Vergi ahlakı ile ilişkili bir diğer faktör de cinsiyettir. Yakın zamanda yapılan ampirik çalışmalar, bu ilişkinin gücünü ortaya koymuştur. Torgler, cinsiyetin vergi ahlakı düzeyine etkilerini tespit etmenin çok zor olduğunu, yine de genel sonuçları itibariyle kadınların vergi ahlaklarının, erkeklerden daha yüksek olduğunu ifade etmiştir. Bunun nedeni olarak, kadınların geleneksel anlamda bağımlılık düzeyinin erkeklerden daha yüksek olması ve kadınların risk alma eğilimlerinin düşük olması gösterilmiştir (Torgler, 2003a: 13). Kadınların vergi ahlakı düzeyinin erkeklerden daha yüksek olmasının diğer bir sebebi de, kadınların gün geçtikçe daha bağımsız hale gelmeleri ve vergi cezaları tehditlerine karşı daha hassas olmaları da gösterilebilir (Devos, 2007: 212).

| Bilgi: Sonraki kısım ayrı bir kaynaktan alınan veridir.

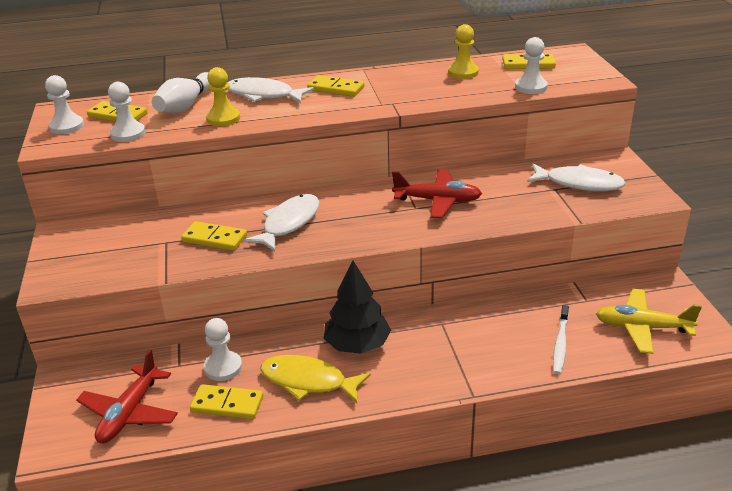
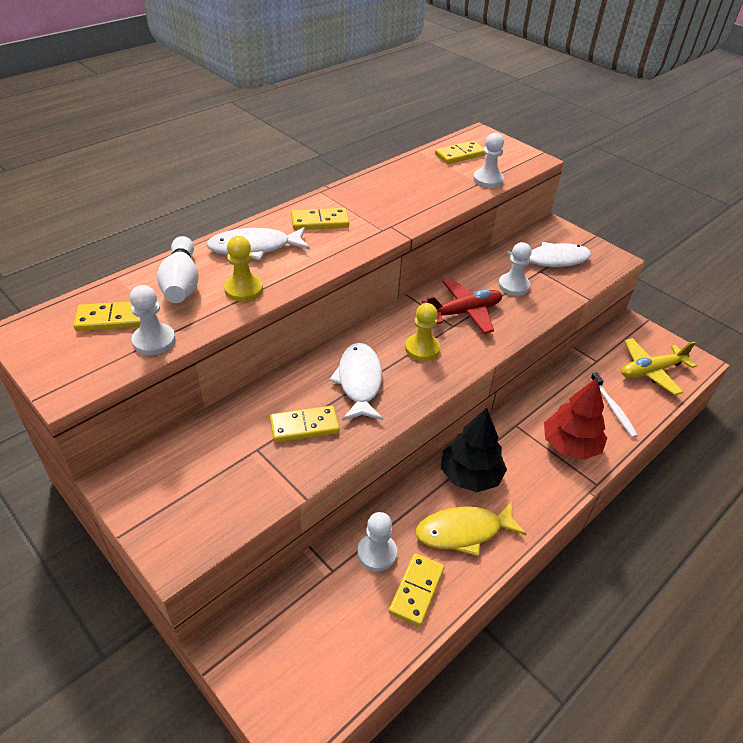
camera: 35 degrees left, 10 degrees up
white pawn [45,75,84,134] -> white pawn moved to [498,242,531,296]
red plane [76,350,178,443] -> none
yellow domino [190,384,263,419] -> yellow domino turned 45 degrees counterclockwise [389,553,444,627]
yellow pawn [448,24,479,79] -> yellow pawn moved to [405,303,440,361]
none -> red tree [544,378,607,460]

Chung ve Triverdi’nin cinsiyet faktörünün gelir raporlama davranışları üzerindeki etkilerini araştırdığı çalışmasında, kadınların erkeklerden anlamlı derecede yüksek gelir beyan ettiğini dolaysıyla vergi uyumlarının daha yüksek olduğunu kaydedilmiştir (Chung ve Triverdi, 2003: 137). Ülkemizde yapılan çalışmalarda da benzer sonuçlara ulaşılmıştır. Eskişehir iline uygulanan anket çalışmasında, kadın mükelleflerin doğru beyanda bulunma eğilimleri, erkek mükelleflerden daha yüksek olduğu kaydedilmiştir (Çelikkaya ve Gürbüz, 2006: 128). İzgi ve Suruç’un Sakarya Üniversitesi öğrencilerine uyguladığı anket çalışmasında ise kadınların erkeklere göre daha yüksek vergi ahlakına sahip olduğu ifade edilmiştir (İzgi ve Saruç, 2011: 71). Can ve Duran’ın İstanbul’da, 1025 mükellef üzerinde uygulamış olduğu anket çalışması sonuçları da aynı yöndedir (Can ve Duran, 2015: 64). Yapılan çalışmalar üzerine, kadınların vergi ahlaklarının erkeklerden daha yüksek olduğu söylenebilir.